TASK PROMPT: From the items below, please copy out word for word the lines starting at the one that contains "1. 從基準線的[選項]功能表選取[複製] **&#x200B;**。" and ending with the one that contains "在&#x200B;**選取以".

Dataset entries:
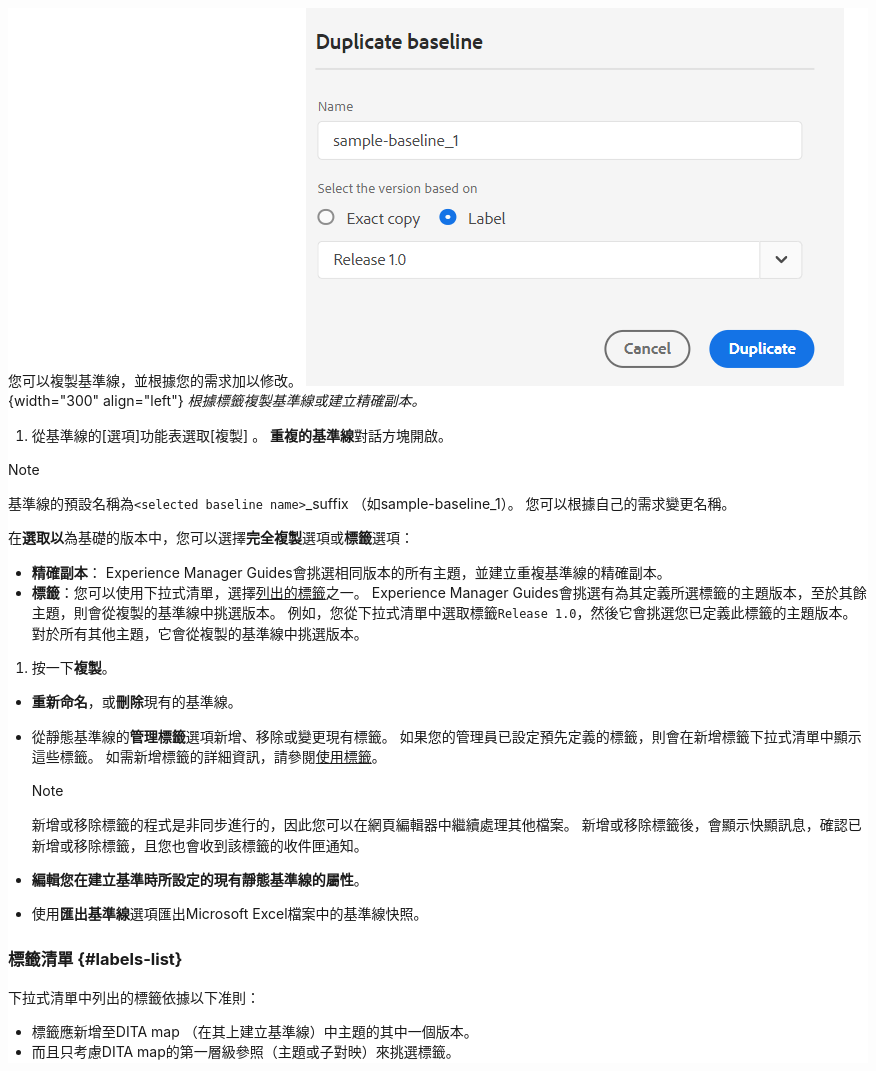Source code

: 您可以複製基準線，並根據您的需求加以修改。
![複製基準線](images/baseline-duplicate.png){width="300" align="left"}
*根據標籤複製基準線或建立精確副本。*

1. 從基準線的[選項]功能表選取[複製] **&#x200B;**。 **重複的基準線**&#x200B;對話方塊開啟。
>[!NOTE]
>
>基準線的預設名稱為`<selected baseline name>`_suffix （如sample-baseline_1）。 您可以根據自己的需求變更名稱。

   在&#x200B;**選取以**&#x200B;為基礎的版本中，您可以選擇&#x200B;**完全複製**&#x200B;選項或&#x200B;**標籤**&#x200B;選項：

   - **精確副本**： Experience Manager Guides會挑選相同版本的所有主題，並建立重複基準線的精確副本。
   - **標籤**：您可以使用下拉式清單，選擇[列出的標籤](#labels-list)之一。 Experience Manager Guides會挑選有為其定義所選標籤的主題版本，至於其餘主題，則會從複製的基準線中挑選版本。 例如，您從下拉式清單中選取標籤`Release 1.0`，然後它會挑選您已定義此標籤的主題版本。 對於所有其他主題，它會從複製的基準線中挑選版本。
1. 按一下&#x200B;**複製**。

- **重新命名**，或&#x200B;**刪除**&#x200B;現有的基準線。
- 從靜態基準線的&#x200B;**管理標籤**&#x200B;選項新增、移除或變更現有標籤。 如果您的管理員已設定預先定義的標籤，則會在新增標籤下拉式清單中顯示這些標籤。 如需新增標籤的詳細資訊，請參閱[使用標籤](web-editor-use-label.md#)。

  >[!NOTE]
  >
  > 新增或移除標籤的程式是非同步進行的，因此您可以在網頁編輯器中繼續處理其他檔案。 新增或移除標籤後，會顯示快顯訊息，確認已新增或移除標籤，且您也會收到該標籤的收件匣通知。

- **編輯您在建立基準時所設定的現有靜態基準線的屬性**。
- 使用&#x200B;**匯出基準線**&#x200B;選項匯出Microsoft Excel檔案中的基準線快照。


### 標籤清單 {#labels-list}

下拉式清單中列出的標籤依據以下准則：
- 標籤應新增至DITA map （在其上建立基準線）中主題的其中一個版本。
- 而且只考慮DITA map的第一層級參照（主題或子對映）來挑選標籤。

---

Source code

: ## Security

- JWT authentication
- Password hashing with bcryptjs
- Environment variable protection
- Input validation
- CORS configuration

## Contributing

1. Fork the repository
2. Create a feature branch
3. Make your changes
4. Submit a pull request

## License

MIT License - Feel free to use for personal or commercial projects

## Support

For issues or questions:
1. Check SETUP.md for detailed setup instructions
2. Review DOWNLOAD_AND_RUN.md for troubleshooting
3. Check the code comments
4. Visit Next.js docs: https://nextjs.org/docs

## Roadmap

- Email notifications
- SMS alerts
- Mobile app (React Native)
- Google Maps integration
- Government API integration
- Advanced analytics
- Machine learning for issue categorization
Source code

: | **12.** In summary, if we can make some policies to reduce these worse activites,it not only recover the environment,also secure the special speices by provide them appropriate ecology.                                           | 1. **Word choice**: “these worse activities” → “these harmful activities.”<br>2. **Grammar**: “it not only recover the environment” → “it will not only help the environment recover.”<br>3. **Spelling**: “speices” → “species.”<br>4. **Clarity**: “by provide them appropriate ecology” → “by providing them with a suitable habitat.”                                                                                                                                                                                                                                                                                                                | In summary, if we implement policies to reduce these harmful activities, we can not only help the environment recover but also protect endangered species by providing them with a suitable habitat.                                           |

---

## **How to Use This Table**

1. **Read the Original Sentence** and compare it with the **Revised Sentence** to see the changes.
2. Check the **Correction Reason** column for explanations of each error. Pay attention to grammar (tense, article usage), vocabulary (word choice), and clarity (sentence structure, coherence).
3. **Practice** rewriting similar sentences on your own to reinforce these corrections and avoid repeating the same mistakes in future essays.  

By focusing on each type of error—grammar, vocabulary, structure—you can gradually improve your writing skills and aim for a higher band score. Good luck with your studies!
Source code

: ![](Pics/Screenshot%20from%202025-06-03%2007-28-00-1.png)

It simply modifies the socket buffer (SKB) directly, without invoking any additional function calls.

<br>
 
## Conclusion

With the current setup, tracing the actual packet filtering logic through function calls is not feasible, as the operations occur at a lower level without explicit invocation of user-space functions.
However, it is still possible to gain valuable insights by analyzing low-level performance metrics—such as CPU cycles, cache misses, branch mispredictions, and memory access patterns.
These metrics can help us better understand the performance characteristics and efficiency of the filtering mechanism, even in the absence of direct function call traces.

ANSWER BELOW:
1. 從基準線的[選項]功能表選取[複製] **&#x200B;**。 **重複的基準線**&#x200B;對話方塊開啟。
>[!NOTE]
>
>基準線的預設名稱為`<selected baseline name>`_suffix （如sample-baseline_1）。 您可以根據自己的需求變更名稱。

   在&#x200B;**選取以**&#x200B;為基礎的版本中，您可以選擇&#x200B;**完全複製**&#x200B;選項或&#x200B;**標籤**&#x200B;選項：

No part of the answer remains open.